October 12, 2010 / 3:21 PM / 9 years ago

"Zetas" drug gang grows, sows fear in Mexico

MEXICO CITY (Reuters) - A decade ago, they were a small group of elite Mexican soldiers who saw a chance to make a lot more money working as hitmen for powerful drug cartels.

A policeman cordons off a crime scene where gunmen tried to kidnap a government official outside the Topo Chico prison in Monterrey, June 11, 2010. REUTERS/Tomas Bravo

Today, the “Zetas” are the most feared gang in Mexico. Their vicious tactics, geographic reach and expansion into new illegal businesses presents a new kind of threat in a drugs war that has already killed 29,000 people since late 2006.

President Felipe Calderon’s government is going after the Zetas and half a dozen other major cartels moving billions of dollars worth of cocaine and other drugs to U.S. consumers each year.

While the Zetas, believed to number in the thousands, are not Mexico’s top drug runners, their size and sheer brutality makes them a high-profile target as the government struggles to shake an image that violence is slipping out of control.

The drugs war is an added burden for Mexico as it slowly climbs out of recession, and Mexicans are weary of the frequent beheadings, bodies strung from bridges and other gory crimes.

The Zetas, started in the late 1990s by about 40 soldiers who deserted from army special forces to work as muscle for the Gulf Cartel, are central characters in the drama.

“Even by the standards of Mexican drug wars, they are willing to go to a level of brutality that others are not,” U.S. defense analyst Hal Brands said.

The Zetas have grown quickly over the past few years after gradually splitting from the Gulf Cartel and beginning an aggressive expansion, recruiting from Guatemala and Texas and co-opting existing gangs to do their dirty work.

One Mexican official called the Zetas a “franchise” cartel, controlling cells of thugs who traffic drugs, kidnap and smuggle illegal migrants and extort businesses from restaurants to dog grooming shops, and funneling profits up to the top.

“One of the things that make the Zetas unique is they recruit from almost anywhere ... Their focus is the gangs, that’s what makes them so violent,” said one U.S. official.

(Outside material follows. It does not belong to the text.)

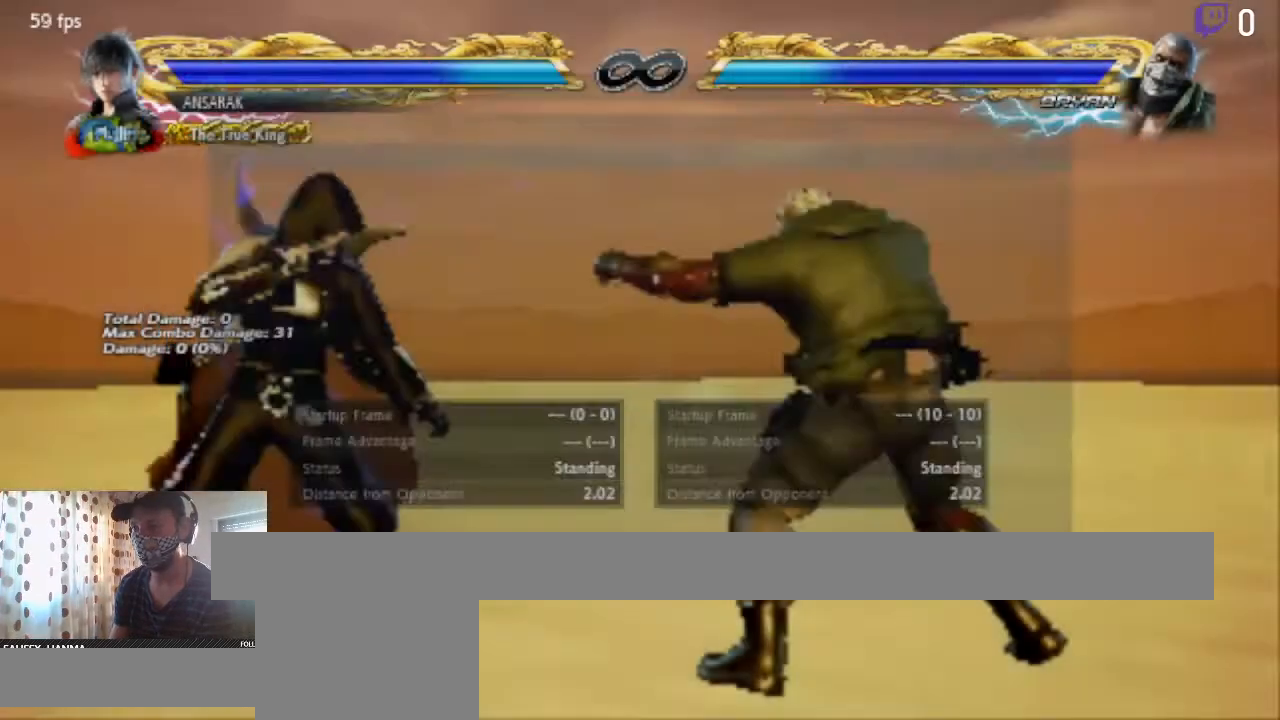
{"buttons": [], "left_stick": "center", "right_stick": "center", "events": []}
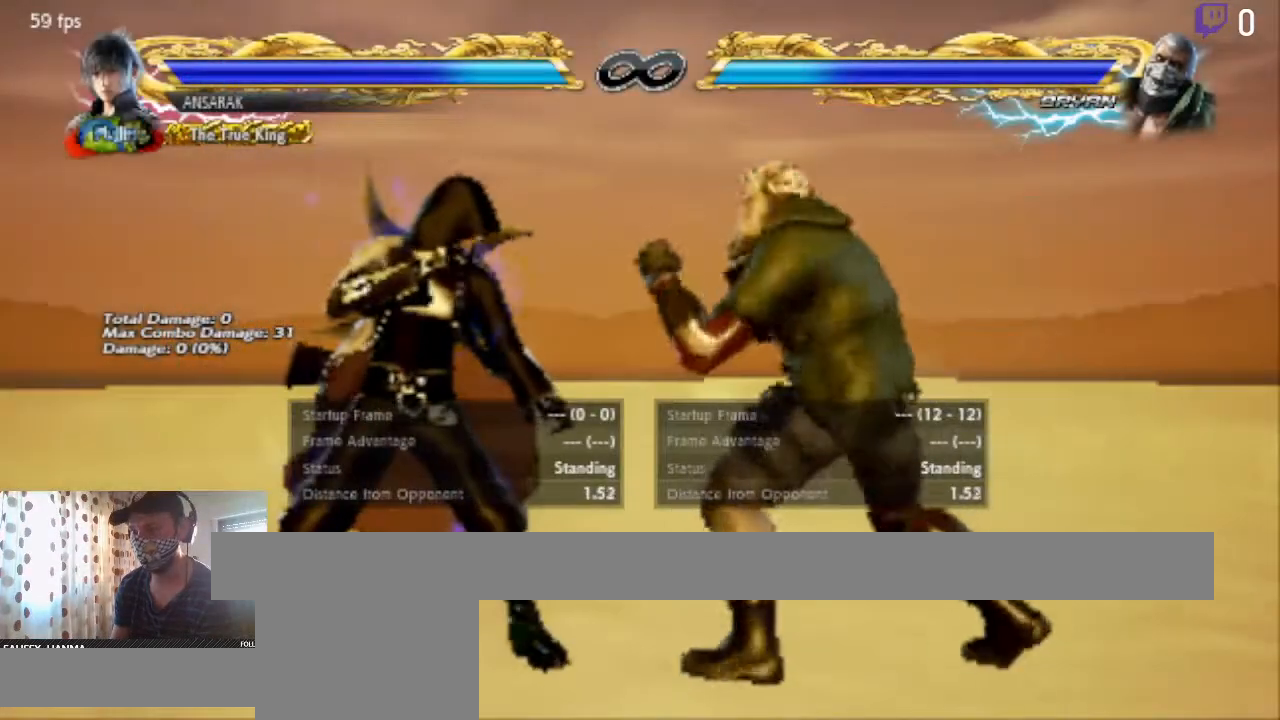
{"buttons": [], "left_stick": "center", "right_stick": "center", "events": [[34, "B", "down"], [100, "B", "up"]]}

The official said the Zetas could have as many as 10,000 members across Mexico, Central America and the United States, bigger than other Mexican cartels — although the bulk are likely small-time criminal affiliates who pay tribute to the cartel rather than full-blown members.


Officials blame the Zetas for some of the most shocking recent attacks, including the murder of a leading gubernatorial candidate in June, Mexico’s worst political murder in 15 years, and the stomach-churning massacre of 72 migrants in August.

“They really pioneered this tactic of putting torture and execution videos online ... they were out in front beheading people and mounting heads on pikes,” Brands said.

With only a decade of trafficking experience, they are less sophisticated than the Sinaloa cartel, led by Joaquin “Shorty” Guzman, but their numbers and involvement in diverse criminal activities has made them a force across a wider swath of territory.

The founders of the Zetas belonged to amphibian and airborne special forces units of the Mexican army, trained by foreign experts in intelligence and military strategy. Their name comes from the radio code for top army commanders.

The Zetas’ current leaders, Heriberto Lazcano, known as Z-3 and Miguel Trevino, or Z-40, were originally recruited by Osiel Cardenas, the now-jailed leader of the Gulf cartel.

Under the Gulf cartel’s command, the Zetas drafted from Mexico’s notoriously corrupt police, from the army and from Guatemalan jungle commandos. New members got training at secret camps.

But since the Zetas split from the Gulf cartel and began to challenge their former allies, other cartels appear to have joined forces against the Zetas, forcing them to reach outside that pool to make up for arrests and rival attacks.

The search for new recruits may have led to the execution of the 72 Central and South American migrants. One Ecuadorean survivor of the ordeal, in which migrants trying to sneak across Mexico to find work in the United States were gunned down on a remote ranch, said they were shot for refusing to do low-level smuggling work for the Zetas.

A Texas indictment in April detailed how Zetas hitmen tried to force local peddlers in Mexico and the U.S. Rio Grande Valley to join them. One who refused was kidnapped in Texas and murdered in Mexico, his body set on fire in an oil drum.